Chaque livre de cette édition originale est unique car interprété de diverses couleurs et matières graphiques d’aquatinte pour les estampes. Le travail de Christiane Vielle fait ici œuvre par les variations chromatiques des fragments gravés qu’elle module en d’infinies recompositions et transparences. La genèse du travail est rendue visible par les cadrages qui opèrent des sortes de fenêtres sur le monde. Chaque page dialogue avec plusieurs sonorités colorées qui ouvrent un lieu singulier de formes et de tons en résonance subtile avec ces instants que sont les poèmes.  Parfois ce sont des éclats fugitifs de verts ou de jaunes, ou un bleu en fond mélodique qui vient se heurter doucement à l’empreinte grise d’un geste. Tout est en mouvement et fonde la page comme une peinture et ses strates de temps. Une aube ou un crépuscule offrent leurs teintes qui semblent sans commencement ni fin. Le livre prend forme dans cette fragilité intime et heureuse grâce à l’exactitude exigeante de l’artiste Christiane Vielle qui sait unir rigueur et délicatesse.

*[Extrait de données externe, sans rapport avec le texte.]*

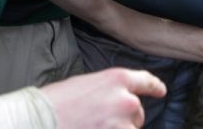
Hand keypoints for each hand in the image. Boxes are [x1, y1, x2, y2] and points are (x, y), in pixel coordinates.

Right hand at [42, 67, 165, 127]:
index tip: (161, 90)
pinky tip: (92, 128)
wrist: (41, 119)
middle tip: (101, 120)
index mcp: (116, 79)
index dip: (155, 86)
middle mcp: (125, 99)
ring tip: (93, 126)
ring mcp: (122, 124)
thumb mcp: (86, 85)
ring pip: (131, 128)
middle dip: (125, 119)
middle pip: (138, 112)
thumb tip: (117, 101)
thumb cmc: (57, 103)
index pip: (145, 82)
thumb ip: (108, 91)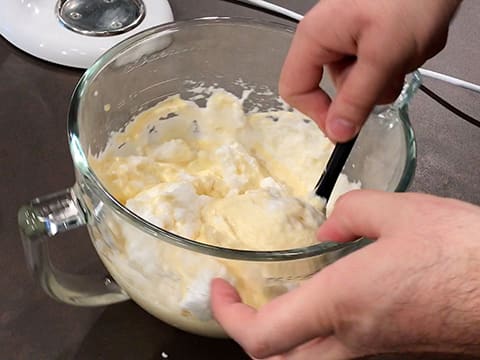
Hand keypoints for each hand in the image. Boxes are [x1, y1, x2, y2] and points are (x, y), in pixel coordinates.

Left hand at [211, 190, 479, 358]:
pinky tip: (327, 301)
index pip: (262, 334)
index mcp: (343, 302)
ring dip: (281, 335)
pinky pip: (340, 352)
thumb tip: (332, 222)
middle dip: (250, 334)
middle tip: (242, 302)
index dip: (228, 315)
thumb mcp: (399, 212)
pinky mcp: (395, 351)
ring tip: (276, 299)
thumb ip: (352, 211)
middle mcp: (354, 338)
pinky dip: (315, 334)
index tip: (220, 288)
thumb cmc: (465, 256)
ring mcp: (375, 351)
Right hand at [279, 0, 460, 141]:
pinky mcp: (368, 36)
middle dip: (367, 90)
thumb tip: (337, 132)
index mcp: (315, 37)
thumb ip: (357, 98)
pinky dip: (395, 63)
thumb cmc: (409, 0)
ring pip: (359, 80)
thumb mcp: (382, 56)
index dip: (317, 113)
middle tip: (391, 74)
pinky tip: (410, 45)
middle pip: (334, 87)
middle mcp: (326, 37)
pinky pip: (375, 66)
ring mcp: (348, 36)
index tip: (345, 128)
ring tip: (406, 52)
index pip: (295, 89)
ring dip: (386, 76)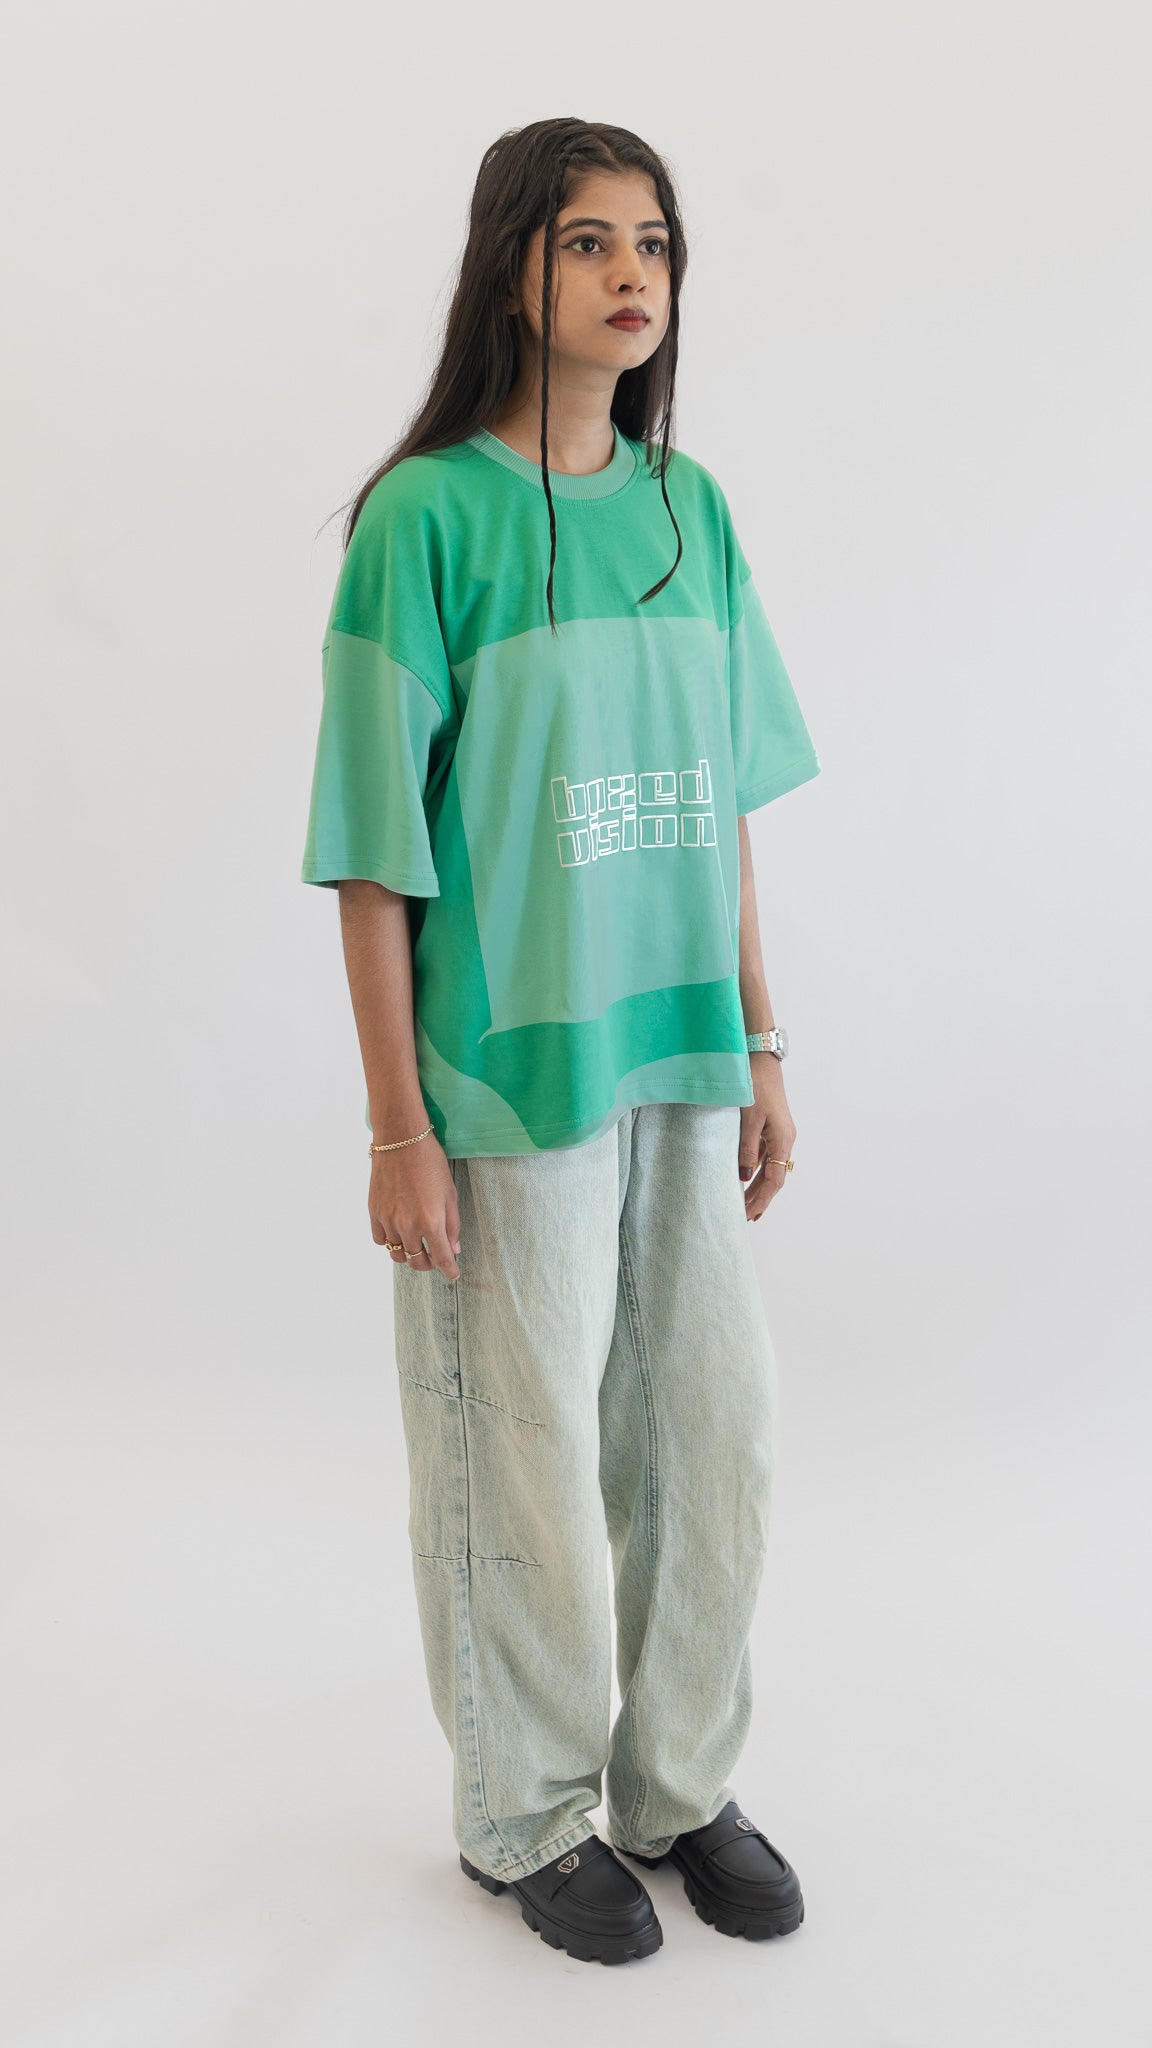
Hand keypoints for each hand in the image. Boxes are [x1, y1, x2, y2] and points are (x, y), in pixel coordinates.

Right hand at [369, 1136, 461, 1279]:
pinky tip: (399, 1233)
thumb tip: (453, 1248)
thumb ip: (452, 1225)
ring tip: (416, 1246)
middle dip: (429, 1264)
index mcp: (431, 1221)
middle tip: (435, 1257)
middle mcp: (408, 1225)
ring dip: (409, 1255)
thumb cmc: (430, 1162)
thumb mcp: (450, 1193)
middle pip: (417, 1262)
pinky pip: (381, 1240)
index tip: (453, 1275)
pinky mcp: (374, 1212)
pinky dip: (391, 1242)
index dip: (449, 1270)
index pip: (441, 1258)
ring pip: (397, 1255)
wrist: (400, 1140)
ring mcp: (388, 1220)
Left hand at [738, 1054, 796, 1220]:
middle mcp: (784, 1139)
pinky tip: (742, 1177)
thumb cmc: (755, 1085)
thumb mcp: (748, 1119)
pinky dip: (753, 1169)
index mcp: (783, 1139)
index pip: (775, 1179)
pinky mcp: (769, 1126)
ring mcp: (777, 1133)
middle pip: (774, 1176)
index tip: (749, 1215)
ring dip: (756, 1185)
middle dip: (760, 1197)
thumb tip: (743, 1177)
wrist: (759, 1058)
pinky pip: (763, 1154)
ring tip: (744, 1203)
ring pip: (768, 1166)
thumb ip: (746, 1149)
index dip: (762, 1199)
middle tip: (745, 1217)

Cette Recherche personnelle donne au livre une forme mélodique infinie. Des correspondances se créent par les rythmes entre les pages et la composition typographique. Ce travail intuitif de calcul et d’improvisation, d’ajustements et de transformations, fait songer aux Variations Goldberg de Bach, à un “work in progress”.

Voilà donc une conception du livre d’artiste qui nous ouvre un magnifique champ de possibles tout en restant modeste dans sa présentation. Les variations sont souvent intenses et très subtiles et les détails nourris d’imprévisibles rencontres.

© Marie Alloy, juillet 2020

  Arts et métiers du livre, été 2020.